As it gets even better and all your debts are paid you will probably find a company willing to lend to you.
Is there is a regulatory body for firms like Equifax and Experian?
Credit reference agences are very strictly regulated, most specifically under the Data Protection Act (enforced by the Information Commissioner's Office) and the Consumer Credit Act (the Office of Fair Trading). Consumers can also complain to the Financial Ombudsman Service. In addition there are officially-approved credit industry rules and codes that determine how credit data may be shared.
I have recently been declared bankrupt and unfortunately my parents' address was used on one of my loans. My parents are talking about taking out a small loan for some property maintenance, will they have any problems?
Your debts and bankruptcy won't affect your parents' creditworthiness in any way. That's as long as you have no formal financial links with either of them. A link would include a joint account of some sort or any arrangement where they had been a guarantor for a loan you've taken out.
Lenders can only take into account the financial circumstances of linked people when making credit decisions. If you have no links, your parents' application will be decided on their credit history and not yours, despite the address on the debt.
I have three credit cards, two of which I never use, and I pay the third off every month in full. The only long-term debt I have is a small mortgage. I also have a small three year personal loan. I've been told that I am not the sort of customer that banks and credit companies want. Will my credit rating be poor because of the way I manage my finances?
I don't know who told you you're not the sort of person lenders are looking for but it's quite obviously not true since you have three credit cards, a personal loan and a mortgage. There's your proof!
The fact that you manage your finances well will be reflected in your credit report which will show your positive history with no arrears. As long as you're registered on the electoral roll and can demonstrate to a lender that you can afford more credit I should think any application you make for credit would get a very good score.

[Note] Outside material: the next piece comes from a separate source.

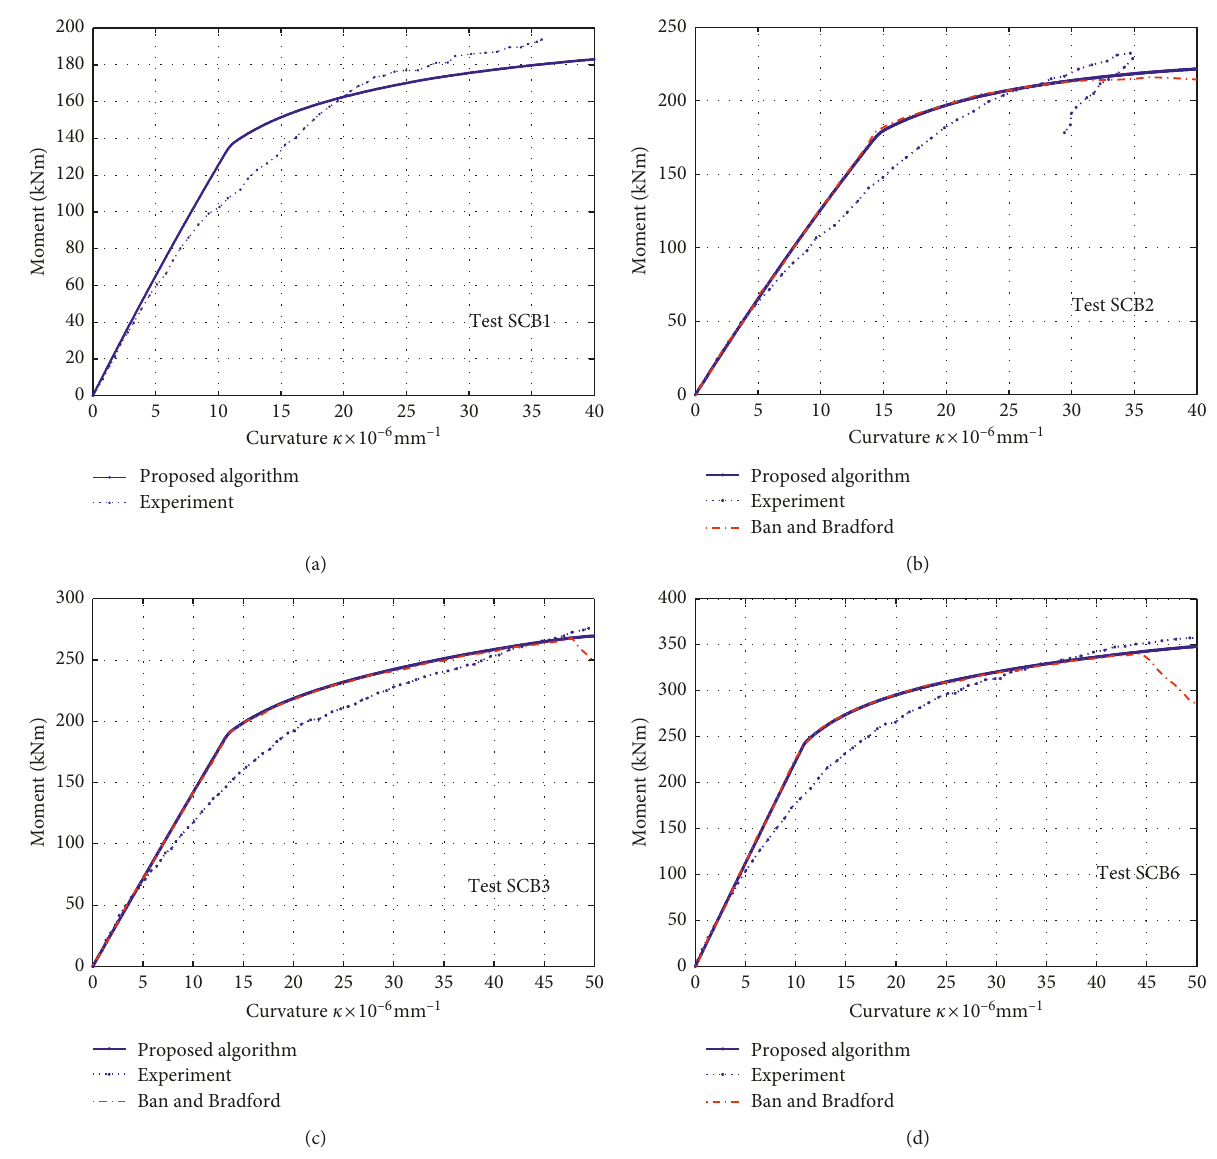
Figure 7: Moment-curvature relations for tests by Zhao and Yuan [11].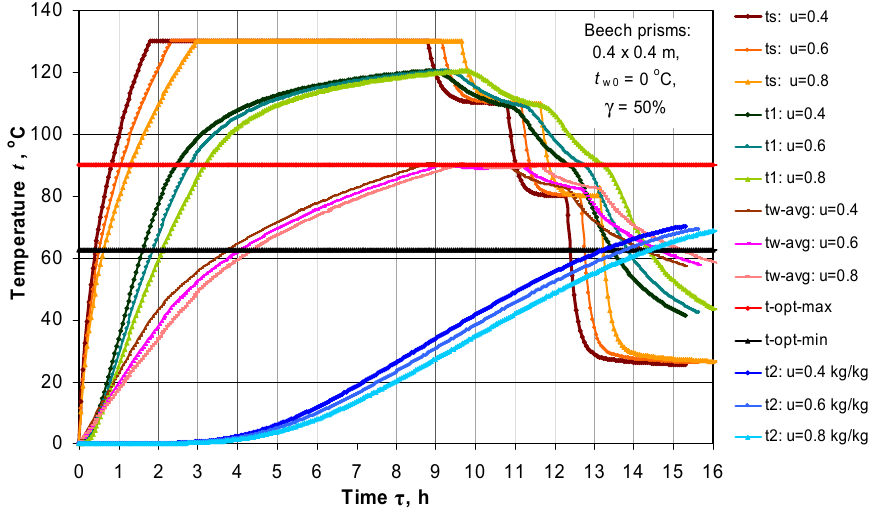
Figure 5. Changes in t s , t w-avg , and t in 2 characteristic points t 1 and t 2 of the prisms with d × b = 0.4 × 0.4 m and γ = 50% during their steaming in an autoclave and subsequent conditioning, depending on u and τ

But it does depend on the lender. Credit card issuers do make money out of people who pay interest but as they profit simply from the use of cards, too, many of them are equally keen to have customers who pay on the nail.
Mortgage and loan grantors want you to keep up your regular payments on time. Although secured credit like a mortgage gives the lender the right to repossess your property if you fail to repay, this is not their core business and they'd much rather help you get out of difficulty than go down the repossession route.

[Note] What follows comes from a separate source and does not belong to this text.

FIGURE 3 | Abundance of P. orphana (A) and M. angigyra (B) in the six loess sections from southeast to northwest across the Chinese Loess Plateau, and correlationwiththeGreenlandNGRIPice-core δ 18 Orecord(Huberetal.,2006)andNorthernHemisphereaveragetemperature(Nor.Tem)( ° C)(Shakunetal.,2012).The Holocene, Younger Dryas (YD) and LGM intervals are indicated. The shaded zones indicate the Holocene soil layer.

How much financial information is contained in a credit rating file? I have a portfolio of various financial products so would details of this be included?
The financial information on a credit report relates to credit agreements only. These can include credit and store cards, mortgages, personal loans, mail order accounts, mobile phone contracts and bank accounts with an overdraft facility. Other products, like insurance, savings and pensions, are not included.
You can see for yourself for £2 by visiting www.experian.co.uk or calling 0870 241 6212 for a paper copy of your report. Or take a free 30-day trial and view your report online at www.creditexpert.co.uk. If you go for the free trial and only want to see your report for a month remember to cancel your subscription.
Credit information company Equifax offer a similar range of services available from their website, www.equifax.co.uk
The opinions expressed are Jill's and not the programme's. The answers are not intended to be definitive and should be used for guidance only. Always seek professional advice for your own particular situation.